-- begin Selected text --

Ashley’s Top Picks – Juneteenth and Black History

Coming soon is the newly minted federal holiday Juneteenth, short for June Nineteenth. This holiday marks the day when word of the end of slavery in the United States reached Galveston, Texas. Federal troops arrived in Galveston to ensure that all enslaved people be freed on June 19th, 1865 – more than two years after the signing of the Emancipation Proclamation. To celebrate and support the diversity of those around us, we encourage you to learn more about Juneteenth and Black history.

Each of the titles listed below are linked to our catalog so that you can easily place holds from wherever you are. Simply click on the cover image to jump directly to our library’s catalog.

The essential, sweeping story of Juneteenth’s integral importance to American history, as told by a Pulitzer Prize–winning historian and Texas native.

Weaving together American history, dramatic family chronicle, and searing episodes of memoir, Annette Gordon-Reed’s On Juneteenth provides a historian’s view of the country’s long road to Juneteenth, recounting both its origins in Texas and the enormous hardships that African-Americans have endured in the century since, from Reconstruction through Jim Crow and beyond. All too aware of the stories of cowboys, ranchers, and oilmen that have long dominated the lore of the Lone Star State, Gordon-Reed―herself a Texas native and the descendant of enslaved people brought to Texas as early as the 1820s―forges a new and profoundly truthful narrative of her home state, with implications for us all.

Combining personal anecdotes with poignant facts gleaned from the annals of American history, Gordon-Reed shows how, from the earliest presence of Black people in Texas to the day in Galveston on June 19, 1865, when Major General Gordon Granger announced the end of legalized slavery in the state, African-Americans played an integral role in the Texas story.

-- end Selected text --

* Aim of the task *
Please reproduce the part of the Juneteenth book post above from "Weaving together American" to "for us all.", word for word.

-- begin Data listing --

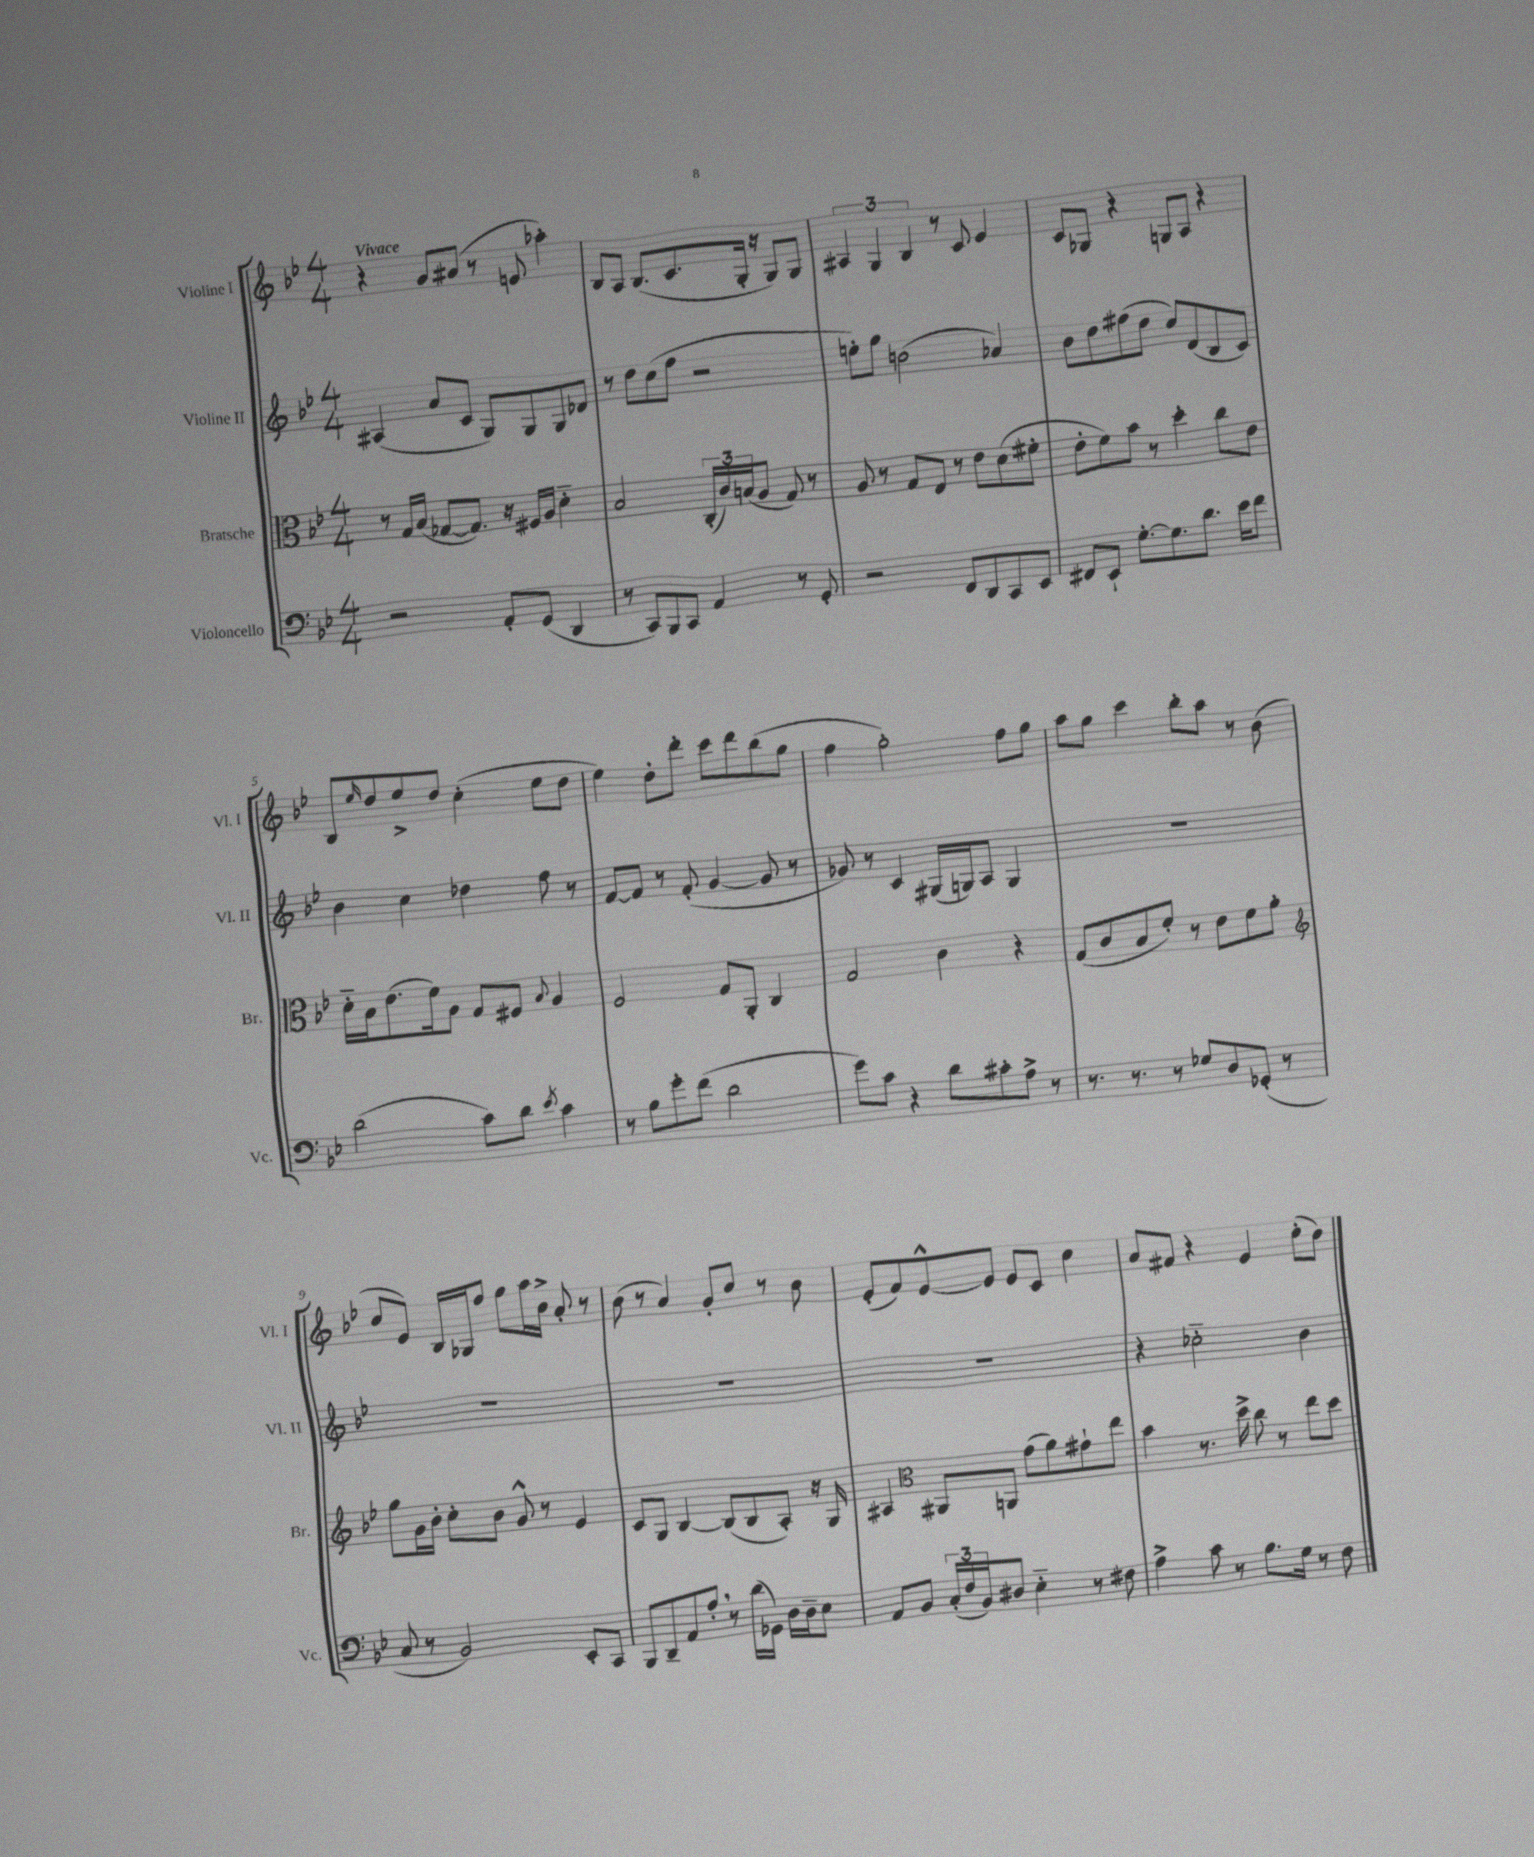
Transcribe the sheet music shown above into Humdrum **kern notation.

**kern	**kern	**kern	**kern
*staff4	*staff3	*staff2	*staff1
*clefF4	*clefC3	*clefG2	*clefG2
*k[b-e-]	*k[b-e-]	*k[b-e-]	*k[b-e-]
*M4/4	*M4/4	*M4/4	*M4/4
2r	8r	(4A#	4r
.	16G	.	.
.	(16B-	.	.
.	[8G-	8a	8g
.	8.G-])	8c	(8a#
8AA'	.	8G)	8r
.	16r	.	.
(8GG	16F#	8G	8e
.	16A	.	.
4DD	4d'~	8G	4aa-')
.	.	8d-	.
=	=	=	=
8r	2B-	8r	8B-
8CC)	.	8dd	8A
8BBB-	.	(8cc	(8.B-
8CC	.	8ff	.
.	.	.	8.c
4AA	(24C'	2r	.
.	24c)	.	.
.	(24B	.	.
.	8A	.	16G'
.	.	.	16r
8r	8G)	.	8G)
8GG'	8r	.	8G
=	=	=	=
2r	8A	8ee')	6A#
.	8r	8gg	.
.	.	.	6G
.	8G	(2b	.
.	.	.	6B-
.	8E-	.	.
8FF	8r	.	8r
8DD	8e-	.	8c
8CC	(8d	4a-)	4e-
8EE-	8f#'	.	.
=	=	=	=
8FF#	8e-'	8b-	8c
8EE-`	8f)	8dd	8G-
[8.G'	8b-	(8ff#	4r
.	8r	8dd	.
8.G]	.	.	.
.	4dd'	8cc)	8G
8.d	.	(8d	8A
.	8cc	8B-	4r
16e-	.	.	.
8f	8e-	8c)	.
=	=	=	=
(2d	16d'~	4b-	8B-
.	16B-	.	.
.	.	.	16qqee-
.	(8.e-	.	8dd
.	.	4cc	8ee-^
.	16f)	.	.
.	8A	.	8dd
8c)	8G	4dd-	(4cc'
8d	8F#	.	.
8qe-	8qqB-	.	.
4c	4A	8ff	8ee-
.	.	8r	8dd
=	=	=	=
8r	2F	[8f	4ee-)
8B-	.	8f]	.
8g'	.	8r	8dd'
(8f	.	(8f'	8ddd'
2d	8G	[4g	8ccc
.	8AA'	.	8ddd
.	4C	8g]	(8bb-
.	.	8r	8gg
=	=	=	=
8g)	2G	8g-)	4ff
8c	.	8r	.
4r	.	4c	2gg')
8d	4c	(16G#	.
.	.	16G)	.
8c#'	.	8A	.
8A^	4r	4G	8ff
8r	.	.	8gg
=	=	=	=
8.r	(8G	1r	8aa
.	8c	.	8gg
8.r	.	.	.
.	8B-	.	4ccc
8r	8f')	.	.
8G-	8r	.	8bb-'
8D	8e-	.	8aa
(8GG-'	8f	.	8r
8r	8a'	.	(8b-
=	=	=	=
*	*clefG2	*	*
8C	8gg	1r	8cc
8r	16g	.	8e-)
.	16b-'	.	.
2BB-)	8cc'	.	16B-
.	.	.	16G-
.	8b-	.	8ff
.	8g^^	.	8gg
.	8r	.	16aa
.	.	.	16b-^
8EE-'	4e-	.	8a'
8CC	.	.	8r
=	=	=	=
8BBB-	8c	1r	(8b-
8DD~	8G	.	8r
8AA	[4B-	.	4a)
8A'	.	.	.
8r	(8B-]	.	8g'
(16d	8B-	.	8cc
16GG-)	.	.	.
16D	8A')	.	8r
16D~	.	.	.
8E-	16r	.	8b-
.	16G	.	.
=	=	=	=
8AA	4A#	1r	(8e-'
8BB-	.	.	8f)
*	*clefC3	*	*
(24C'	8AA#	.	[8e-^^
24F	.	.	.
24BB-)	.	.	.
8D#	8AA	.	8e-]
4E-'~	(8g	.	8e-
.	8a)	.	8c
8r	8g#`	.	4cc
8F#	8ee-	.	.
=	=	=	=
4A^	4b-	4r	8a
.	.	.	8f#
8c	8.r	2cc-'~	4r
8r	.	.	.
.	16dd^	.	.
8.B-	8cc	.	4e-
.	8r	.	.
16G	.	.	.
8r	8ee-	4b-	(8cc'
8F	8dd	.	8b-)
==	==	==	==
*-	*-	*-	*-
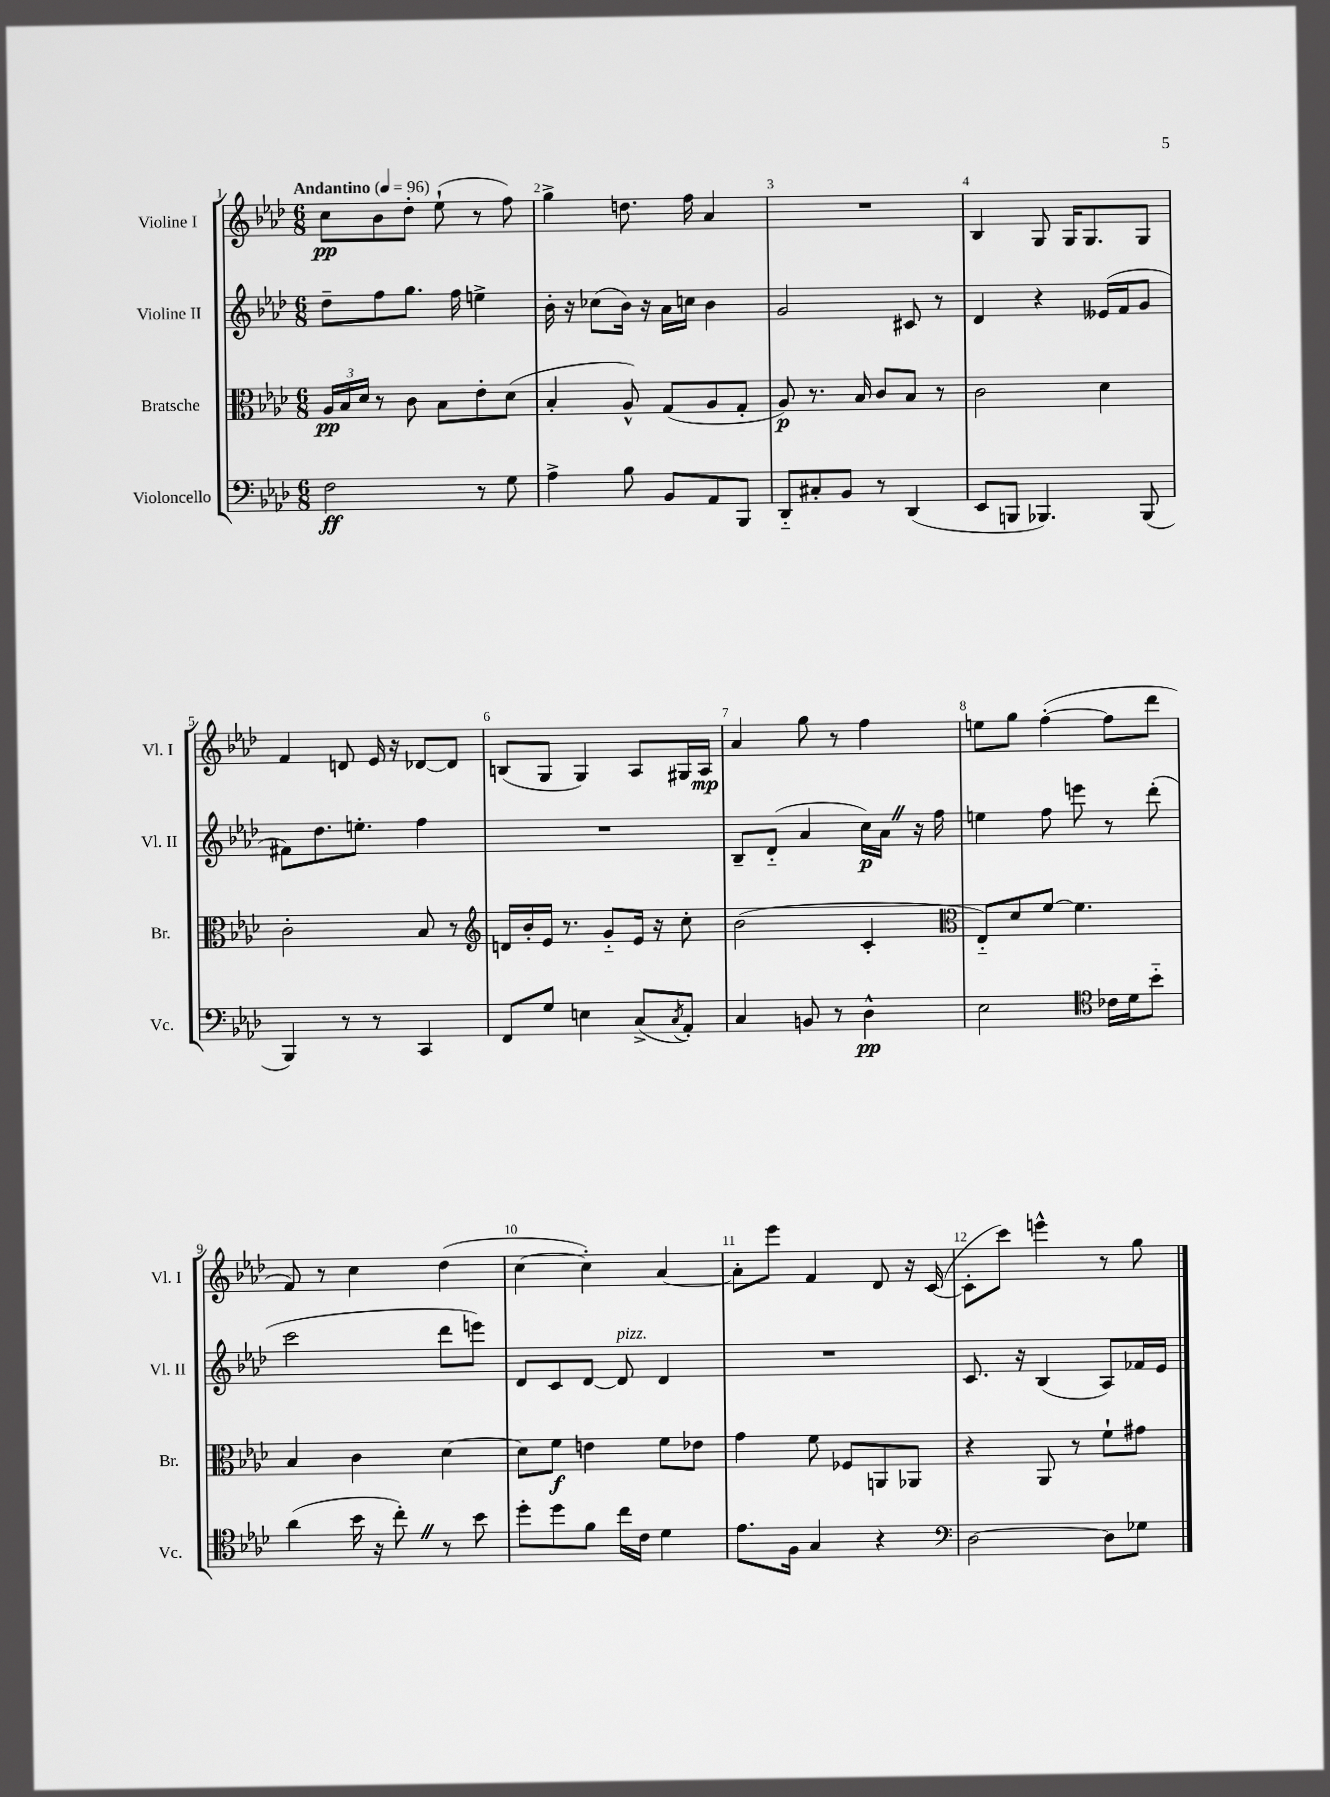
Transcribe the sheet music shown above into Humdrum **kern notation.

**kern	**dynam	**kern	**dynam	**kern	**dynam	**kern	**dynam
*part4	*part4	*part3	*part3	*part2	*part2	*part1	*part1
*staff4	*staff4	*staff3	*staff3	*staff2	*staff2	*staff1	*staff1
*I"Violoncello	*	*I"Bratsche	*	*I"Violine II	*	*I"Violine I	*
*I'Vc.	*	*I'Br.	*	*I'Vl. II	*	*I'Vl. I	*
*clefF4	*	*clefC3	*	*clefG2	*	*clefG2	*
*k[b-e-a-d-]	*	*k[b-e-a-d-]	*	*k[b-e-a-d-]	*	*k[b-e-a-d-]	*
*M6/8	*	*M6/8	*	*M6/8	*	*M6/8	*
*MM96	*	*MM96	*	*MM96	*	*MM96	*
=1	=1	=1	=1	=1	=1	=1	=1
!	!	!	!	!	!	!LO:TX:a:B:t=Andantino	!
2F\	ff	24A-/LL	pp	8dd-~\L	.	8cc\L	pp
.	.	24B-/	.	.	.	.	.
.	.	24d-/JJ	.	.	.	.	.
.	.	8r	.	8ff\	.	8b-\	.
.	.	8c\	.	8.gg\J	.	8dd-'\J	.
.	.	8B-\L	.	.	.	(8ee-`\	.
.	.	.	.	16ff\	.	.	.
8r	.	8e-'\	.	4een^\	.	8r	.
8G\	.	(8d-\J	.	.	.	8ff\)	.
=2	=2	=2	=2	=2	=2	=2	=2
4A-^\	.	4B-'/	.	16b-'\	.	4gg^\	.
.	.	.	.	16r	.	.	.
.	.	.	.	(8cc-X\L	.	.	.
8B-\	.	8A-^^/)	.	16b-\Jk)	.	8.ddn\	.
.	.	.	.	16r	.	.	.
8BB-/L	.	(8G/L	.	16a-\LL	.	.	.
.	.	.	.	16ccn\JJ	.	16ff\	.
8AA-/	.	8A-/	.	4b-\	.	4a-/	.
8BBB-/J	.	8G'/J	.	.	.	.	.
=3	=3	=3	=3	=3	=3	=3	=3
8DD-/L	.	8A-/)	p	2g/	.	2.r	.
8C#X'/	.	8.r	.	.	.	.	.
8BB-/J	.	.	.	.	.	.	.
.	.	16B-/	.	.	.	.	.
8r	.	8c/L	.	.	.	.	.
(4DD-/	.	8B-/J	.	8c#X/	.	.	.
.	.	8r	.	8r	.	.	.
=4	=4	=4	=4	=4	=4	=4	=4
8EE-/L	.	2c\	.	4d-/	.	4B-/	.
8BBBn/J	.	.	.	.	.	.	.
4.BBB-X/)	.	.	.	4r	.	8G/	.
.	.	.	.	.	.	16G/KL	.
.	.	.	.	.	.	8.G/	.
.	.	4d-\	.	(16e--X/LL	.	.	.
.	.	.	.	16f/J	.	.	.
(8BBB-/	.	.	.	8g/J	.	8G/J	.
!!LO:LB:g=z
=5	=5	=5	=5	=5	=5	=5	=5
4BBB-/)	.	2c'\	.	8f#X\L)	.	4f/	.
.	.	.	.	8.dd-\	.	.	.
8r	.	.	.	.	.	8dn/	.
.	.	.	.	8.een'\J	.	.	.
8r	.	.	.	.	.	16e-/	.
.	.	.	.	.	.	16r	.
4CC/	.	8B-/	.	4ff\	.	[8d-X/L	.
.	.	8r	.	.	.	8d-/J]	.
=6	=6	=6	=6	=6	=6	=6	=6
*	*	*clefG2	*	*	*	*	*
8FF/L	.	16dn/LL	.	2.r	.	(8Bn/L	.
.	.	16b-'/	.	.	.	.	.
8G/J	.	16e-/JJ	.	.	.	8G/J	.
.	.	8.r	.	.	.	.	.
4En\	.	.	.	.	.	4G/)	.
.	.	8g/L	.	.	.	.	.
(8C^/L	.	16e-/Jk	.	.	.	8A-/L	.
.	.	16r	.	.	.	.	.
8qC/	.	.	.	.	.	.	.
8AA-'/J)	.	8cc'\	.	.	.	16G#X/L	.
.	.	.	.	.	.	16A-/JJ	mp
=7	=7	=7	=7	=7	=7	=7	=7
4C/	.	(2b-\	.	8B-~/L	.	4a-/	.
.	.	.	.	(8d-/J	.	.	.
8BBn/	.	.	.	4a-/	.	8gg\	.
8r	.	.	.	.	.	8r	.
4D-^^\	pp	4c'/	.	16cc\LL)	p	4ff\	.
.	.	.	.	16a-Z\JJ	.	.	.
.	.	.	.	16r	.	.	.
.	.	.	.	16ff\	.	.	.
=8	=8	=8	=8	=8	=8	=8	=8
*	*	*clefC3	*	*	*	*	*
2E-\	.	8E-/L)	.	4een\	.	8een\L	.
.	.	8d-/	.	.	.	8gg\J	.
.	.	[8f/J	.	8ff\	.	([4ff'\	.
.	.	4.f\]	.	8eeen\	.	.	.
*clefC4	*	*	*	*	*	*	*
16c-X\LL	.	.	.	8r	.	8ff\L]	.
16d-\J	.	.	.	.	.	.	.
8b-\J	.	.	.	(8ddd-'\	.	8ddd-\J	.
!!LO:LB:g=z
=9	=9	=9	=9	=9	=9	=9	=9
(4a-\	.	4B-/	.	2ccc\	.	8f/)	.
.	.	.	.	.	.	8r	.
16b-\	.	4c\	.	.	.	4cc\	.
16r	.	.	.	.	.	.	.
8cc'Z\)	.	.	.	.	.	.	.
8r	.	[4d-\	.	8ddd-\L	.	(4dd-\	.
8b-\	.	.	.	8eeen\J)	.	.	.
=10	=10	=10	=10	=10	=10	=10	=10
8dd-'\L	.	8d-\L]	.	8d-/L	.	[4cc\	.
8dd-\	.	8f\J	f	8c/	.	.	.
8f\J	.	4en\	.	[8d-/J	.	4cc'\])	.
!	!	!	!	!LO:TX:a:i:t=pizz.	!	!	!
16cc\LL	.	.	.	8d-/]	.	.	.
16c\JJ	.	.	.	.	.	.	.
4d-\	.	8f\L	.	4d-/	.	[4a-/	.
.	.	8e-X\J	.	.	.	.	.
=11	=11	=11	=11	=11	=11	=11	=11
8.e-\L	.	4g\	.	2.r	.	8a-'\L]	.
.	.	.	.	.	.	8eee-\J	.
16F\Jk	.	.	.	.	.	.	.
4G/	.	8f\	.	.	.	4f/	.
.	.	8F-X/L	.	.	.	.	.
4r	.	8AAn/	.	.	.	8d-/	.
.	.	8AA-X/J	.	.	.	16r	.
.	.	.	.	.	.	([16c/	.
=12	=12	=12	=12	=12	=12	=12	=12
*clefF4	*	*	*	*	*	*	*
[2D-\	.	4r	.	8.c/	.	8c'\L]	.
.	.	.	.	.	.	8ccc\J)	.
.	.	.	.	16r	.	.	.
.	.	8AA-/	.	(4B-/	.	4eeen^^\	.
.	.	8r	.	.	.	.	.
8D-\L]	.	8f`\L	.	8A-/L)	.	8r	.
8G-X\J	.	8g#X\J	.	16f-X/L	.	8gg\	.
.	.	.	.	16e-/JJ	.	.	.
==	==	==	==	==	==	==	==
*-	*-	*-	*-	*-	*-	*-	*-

-- end Data listing --

* Result for this exercise *
Weaving together American history, dramatic family chronicle, and searing episodes of memoir, Annette Gordon-Reed’s On Juneteenth provides a historian’s view of the country’s long road to Juneteenth, recounting both its origins in Texas and the enormous hardships that African-Americans have endured in the century since, from Reconstruction through Jim Crow and beyond. All too aware of the stories of cowboys, ranchers, and oilmen that have long dominated the lore of the Lone Star State, Gordon-Reed―herself a Texas native and the descendant of enslaved people brought to Texas as early as the 1820s―forges a new and profoundly truthful narrative of her home state, with implications for us all.